Speakerboxxx/The Love Below has become OutKast’s most successful album to date, going 11 times platinum and earning the dynamic duo a Grammy for Album of the Year.

After that whirlwind of accomplishments, André and Big Boi began working on a joint film called Idlewild, along with an accompanying soundtrack (released in 2006). Though the soundtrack was meant to be a follow-up to Speakerboxxx/The Love Below, Idlewild didn’t nearly the same commercial success. The film, which tells the story of a juke joint in a Depression-era Georgia town, received mixed reviews. The album faired a little better.

In 2007, Big Boi announced plans to release a solo album (and not the kinda-sorta solo album that was Speakerboxxx). Sir Lucious Left Foot: The Son of Chico Dusty was released in 2010 to mass critical acclaim.

André took a break from music for a while to do some acting and launch a clothing line called “Benjamin Bixby” (so damn classy). Eventually, he went back to music to do some guest vocals on various songs and remixes, including Frank Ocean’s “Pink Matter.”

But Why OutKast?
André and Big Boi still secretly work together (see Big Boi’s remix of Frank Ocean’s “Pink Matter”), so new material isn’t entirely out of the question. But we may not see a new OutKast album for a while.

What Does Sam Think?
I was kind of wary about making an OutKast entry because I’ve always associated these guys as an early 2000s group rather than a ‘90s group. But I think that perception of them has to do with commercial appeal. André and Big Boi made great music in the ‘90s, but it didn’t reach a wide enough audience.

So the question becomes, did OutKast sell out?

I’ve never explored the concept of “selling out” with a hip-hop act before simply because I don’t listen to enough hip-hop. I’ll admit that I got into OutKast after hearing “Hey Ya!” and discovering the one and only masterpiece “Ms. Jackson.” Those songs have mass appeal for two slightly different reasons.

“Hey Ya!” is pure pop magic. It’s catchy, it’s danceable and it has one of the most fantastic videos of the 2000s. It’s got to be the greatest song of the 2000s (VH1 got it wrong, but don’t even get me started on that awful list).

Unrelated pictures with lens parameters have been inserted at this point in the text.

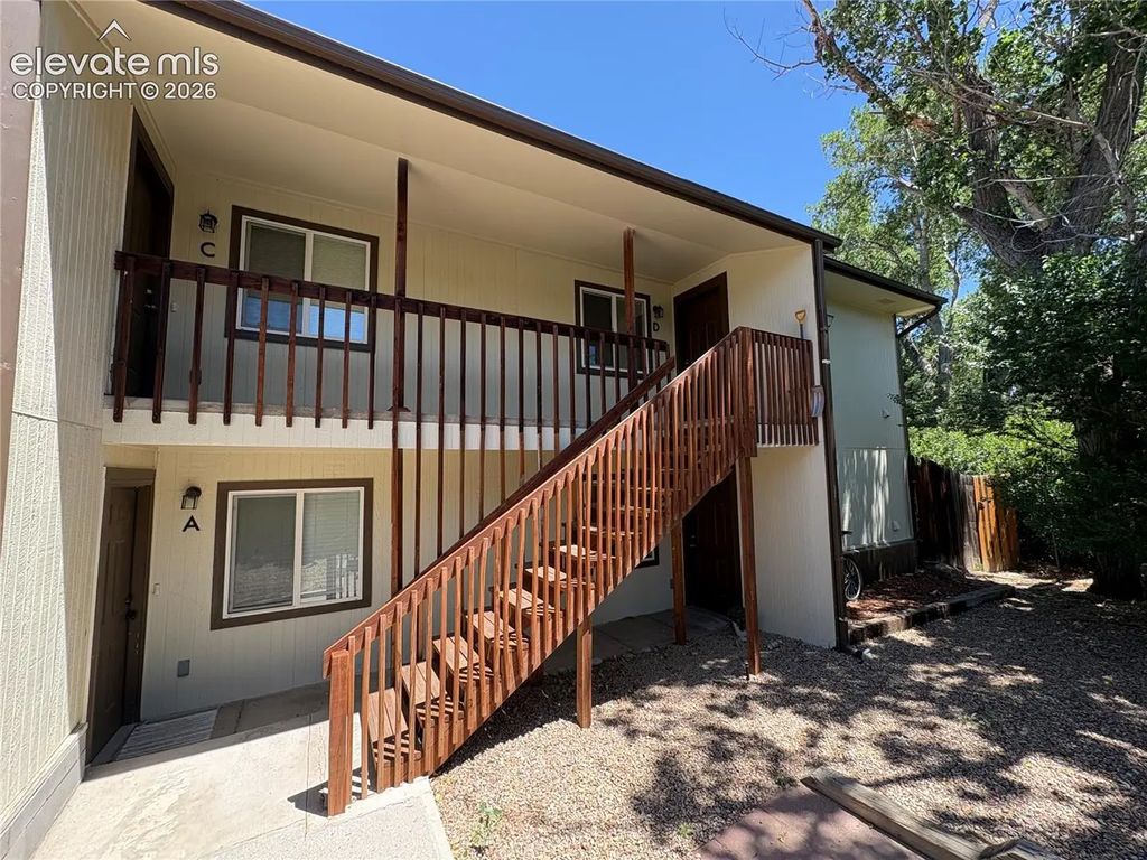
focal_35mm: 14
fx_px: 464
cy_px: 430
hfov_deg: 102.1
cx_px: 574
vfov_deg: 85.7
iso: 40
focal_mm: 2.22
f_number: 2.2
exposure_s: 1/253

Now let’s look at “Ms. Jackson.” It’s still catchy, though not in that “get all the girls on the dance floor” way. It’s a fairly personal song since it deals with André’s relationship with former girlfriend Erykah Badu and her mother, who is the real life “Ms. Jackson.” The animosity between a woman’s mother and her daughter’s boyfriend or husband is relatable, which is one of reasons why this song became so popular.

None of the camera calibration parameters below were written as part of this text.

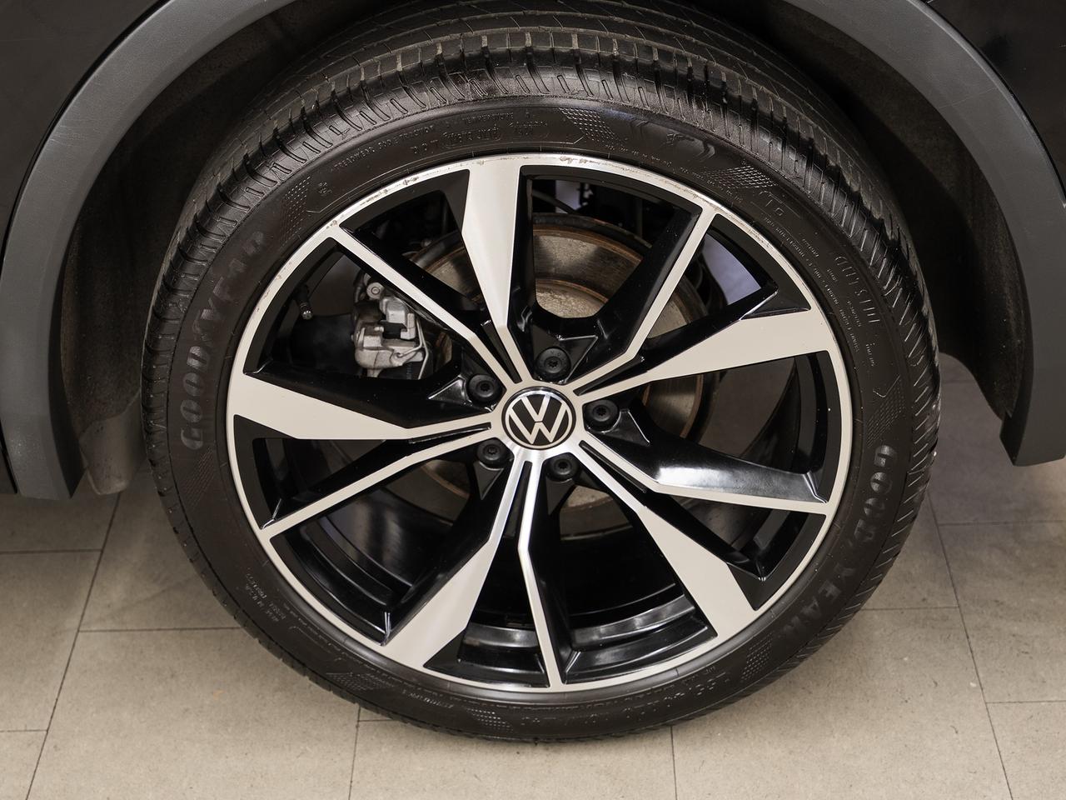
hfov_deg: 28.8
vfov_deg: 21.8
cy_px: 442
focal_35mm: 68
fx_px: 2079
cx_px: 534
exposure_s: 1/4
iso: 100
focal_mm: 54.6
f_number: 5.6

I’m not saying OutKast songs lost substance after Stankonia. André and Big Boi like to experiment and that’s what makes OutKast such a great project.

So did OutKast sell out? Of course not. Yes, there’s a big difference between Aquemini and Speakerboxxx/The Love Below, but it’s still the same group working with different styles and subject matter.

Bottom line: OutKast is an important part of hip-hop history, and André and Big Boi will no doubt continue to churn out great music, together or separately.

-- Sam Boyer, reporting from the ‘90s.